# Informative Speech coming up



## PRSweetKandi (Aug 5, 2011)

I'm taking a speech communication class towards my degree. I'm getting a head start looking at the assignments (which I have to post videos onto youtube to be critiqued by my classmates). I see the need to do my informative speech on pit bull and bully breeds. Anyone want to help me get a jump start? I have to have two valuable internet resources that I can site. It's a 5 minute presentation. Maybe you all can help me find the points to hit on the topic and elaborate. I'll be working on the presentation until probably the middle of February, and I will be videoing no later than Feb 20.


----------



## PRSweetKandi (Aug 5, 2011)

If I must speak I prefer it to count and educate


----------



## Carriana (May 13, 2008)

I did my informative on pit bulls as well (last quarter). I am waiting for my bus right now but can dig up my outline when I get home. I used the "find the pit bull" thing in my power point, it was a big hit.


----------



## pitbullmamanatl (Jun 1, 2010)

PRSweetKandi said:


> I'm taking a speech communication class towards my degree. I'm getting a head start looking at the assignments (which I have to post videos onto youtube to be critiqued by my classmates). I see the need to do my informative speech on pit bull and bully breeds. Anyone want to help me get a jump start? I have to have two valuable internet resources that I can site. It's a 5 minute presentation. Maybe you all can help me find the points to hit on the topic and elaborate. I'll be working on the presentation until probably the middle of February, and I will be videoing no later than Feb 20.


What's your email address I'll send you everything I have as I wrote a paper back in college on the BSL of Pit Bull type dogs. Made an A. I'll send you everything I have resource wise too and the power points if you want.


----------



## Carriana (May 13, 2008)

Also, your school may have a link to an online source database where you can access reputable, peer reviewed sources.


----------



## PRSweetKandi (Aug 5, 2011)

[email protected]

Every person educated I think counts. Thanks


----------



## ames (Jun 6, 2010)

good luck! Let us know how it turns out!


----------



## PRSweetKandi (Aug 5, 2011)

Thanks... I gotta figure out what points I want to make as big ones... and things like that. It's an online class, and I have to post my video speech to youtube, so if I'm not too embarressed I will post it on here. LOL


----------



## Carriana (May 13, 2008)

One of the main points I made was the difference between human aggression and dog aggression. To me that is one of the most important and the biggest source of misunderstanding about the APBT.


----------



## denial4society (Nov 25, 2009)

I would say watch the 'State of the union' speech that President Obama did last night for a great speech example. Man that guy can speak! Sheesh. I know its not related to Pitbulls, but still informative pointers can be taken from his lecture method.


----------



## PRSweetKandi (Aug 5, 2011)

bumpity bump


----------



## bullycorner (Jul 5, 2012)

I was looking for information and some possible suggestions on writing an informative speech for my public speaking class and read your post. I could use some help with it if you are willing. Thanks


----------



## PRSweetKandi (Aug 5, 2011)

Well I opened with a small history, the differences of misconceptions between bullies and pit bulls. Temperament. Drive. Etc. It has been a while since I did this speech. I'll have to look and see if I can find my notes.


----------



## MSK (Aug 13, 2008)

bullycorner said:


> I was looking for information and some possible suggestions on writing an informative speech for my public speaking class and read your post. I could use some help with it if you are willing. Thanks


This was my opener I used in my speech class I had back in March. Just to give you an idea. This is just directly from my outline.
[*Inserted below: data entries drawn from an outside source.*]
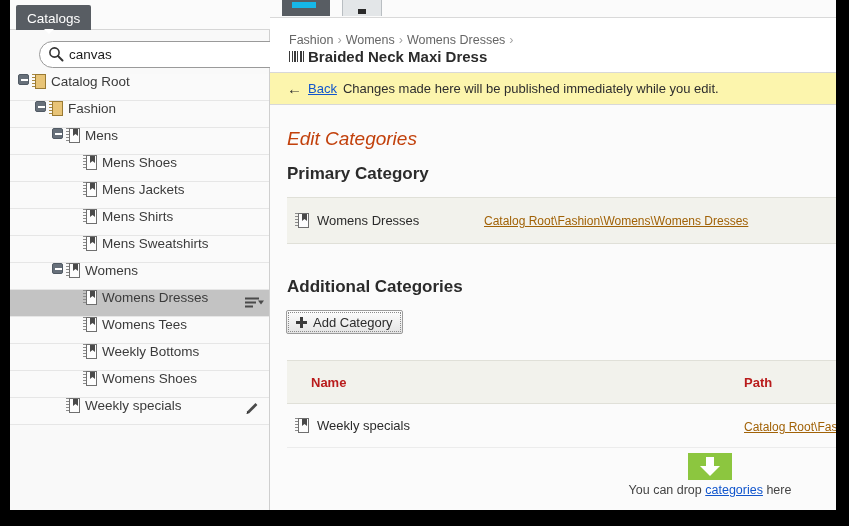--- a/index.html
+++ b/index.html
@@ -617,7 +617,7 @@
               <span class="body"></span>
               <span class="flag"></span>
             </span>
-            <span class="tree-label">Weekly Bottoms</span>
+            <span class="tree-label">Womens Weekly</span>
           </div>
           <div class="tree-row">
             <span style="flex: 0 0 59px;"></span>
Title: The American Pit Bull Terrier
Purpose: To inform my audience on the canine breed, American Pit Bull Terrier.

I. Introduction 
A. Attention Material: What do Life Magazine, Buster Brown Shoes, The Little Rascals, Helen Keller and World War I have in common? All of these used Pit Bulls in one way or another. 
B. Tie to the audience: Did you know that the American Pit Bull Terrier was once known as the American Sweetheart Dog? Many companies and America itself used the American Pit Bull Terrier as a mascot to show qualities that the breed had such as "Loyalty & Strength" hoping these qualities would then in turn be associated with them.
C. Credibility material: I have owned this breed for close to a decade now. I know how gentle and loving this breed can be when given the proper upbringing. 
D. Preview: I am going to talk about the breed's history, standard, and some famous American Pit Bull Terriers.


----------